### Data extracts

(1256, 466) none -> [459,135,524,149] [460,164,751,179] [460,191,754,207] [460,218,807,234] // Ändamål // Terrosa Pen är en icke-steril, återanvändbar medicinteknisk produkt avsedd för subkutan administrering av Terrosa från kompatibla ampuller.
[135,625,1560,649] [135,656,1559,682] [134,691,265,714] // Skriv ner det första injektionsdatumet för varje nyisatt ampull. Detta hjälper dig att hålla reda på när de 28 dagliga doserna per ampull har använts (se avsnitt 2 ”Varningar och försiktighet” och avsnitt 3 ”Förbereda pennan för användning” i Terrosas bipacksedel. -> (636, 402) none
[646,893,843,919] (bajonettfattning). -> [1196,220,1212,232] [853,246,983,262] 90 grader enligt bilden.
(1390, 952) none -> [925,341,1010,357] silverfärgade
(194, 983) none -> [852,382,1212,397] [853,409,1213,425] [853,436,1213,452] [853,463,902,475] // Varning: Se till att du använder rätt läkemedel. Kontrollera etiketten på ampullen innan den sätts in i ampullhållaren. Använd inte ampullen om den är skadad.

---

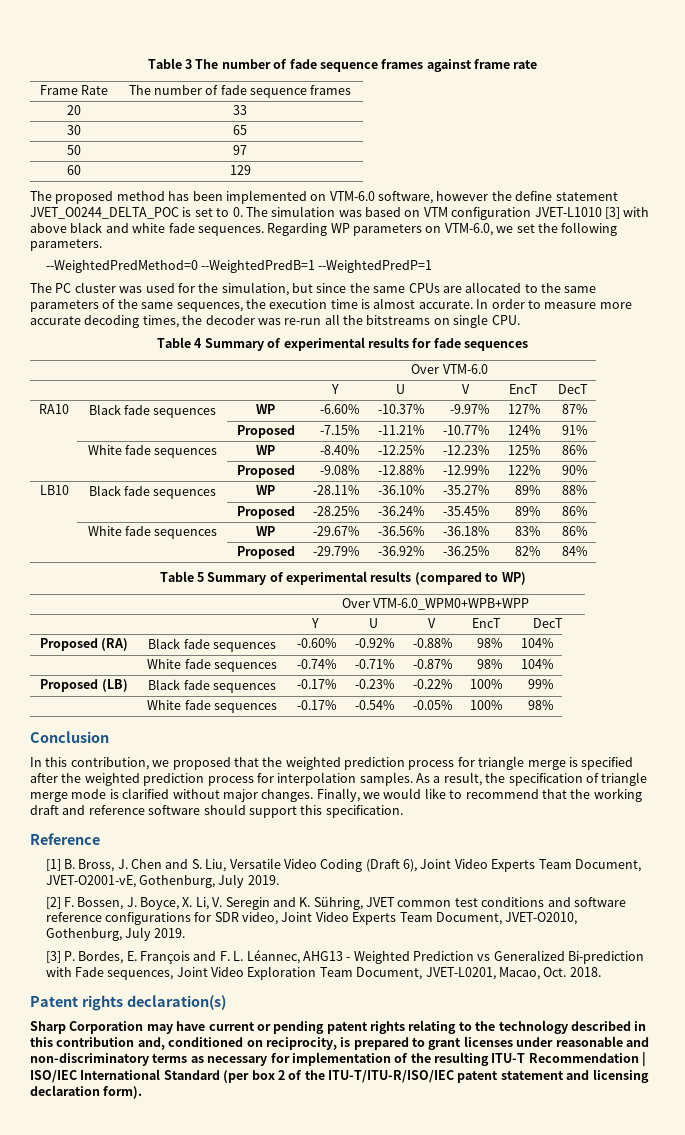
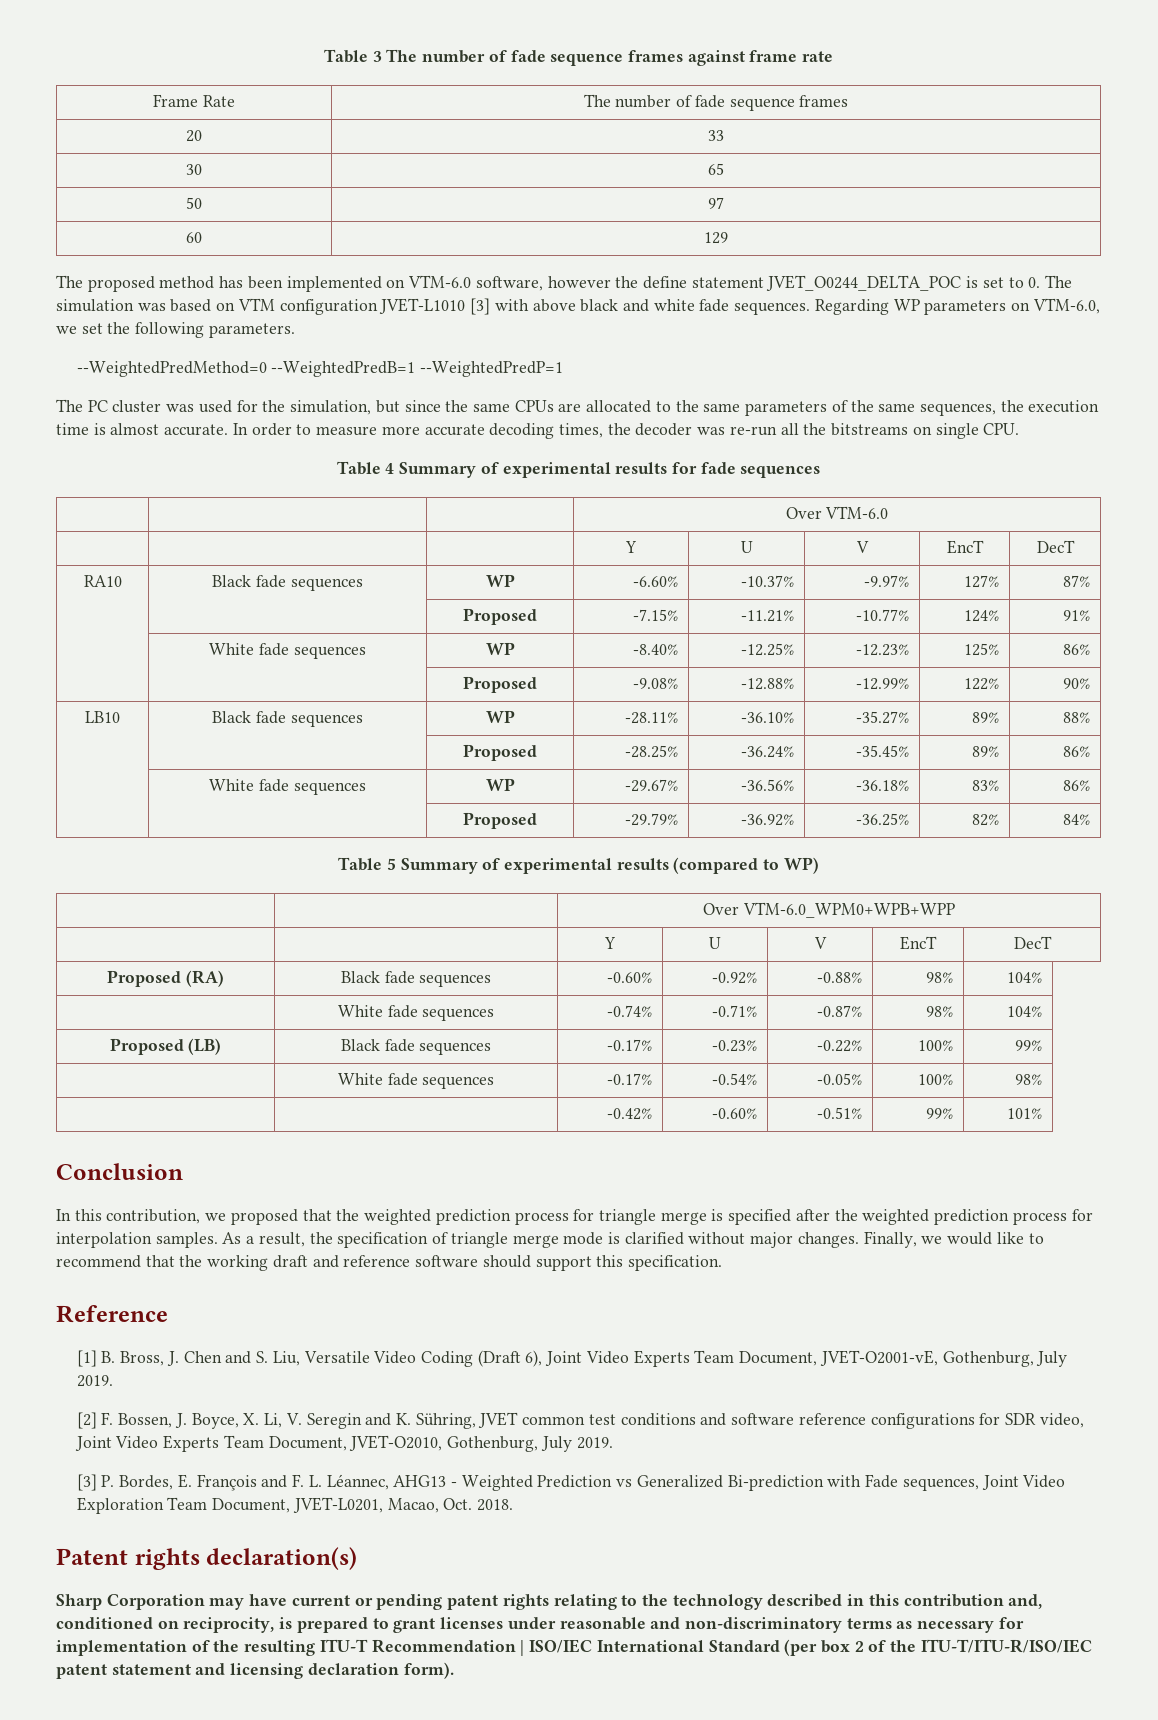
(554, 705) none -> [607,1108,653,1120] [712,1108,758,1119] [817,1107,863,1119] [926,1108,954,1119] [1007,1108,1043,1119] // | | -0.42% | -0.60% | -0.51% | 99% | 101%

### Problem requirements
When you reach the line with "(1390, 952) none" in the records above, start writing out lines exactly, and stop once the line with "(194, 983) none" has been written; include nothing else.

### Solution
(1390, 952) none -> [925,341,1010,357] silverfärgade
(194, 983) none -> [852,382,1212,397] [853,409,1213,425] [853,436,1213,452] [853,463,902,475] // Varning: Se till att du använder rätt läkemedel. Kontrollera etiketten på ampullen innan den sätts in i ampullhållaren. Använd inte ampullen om den är skadad.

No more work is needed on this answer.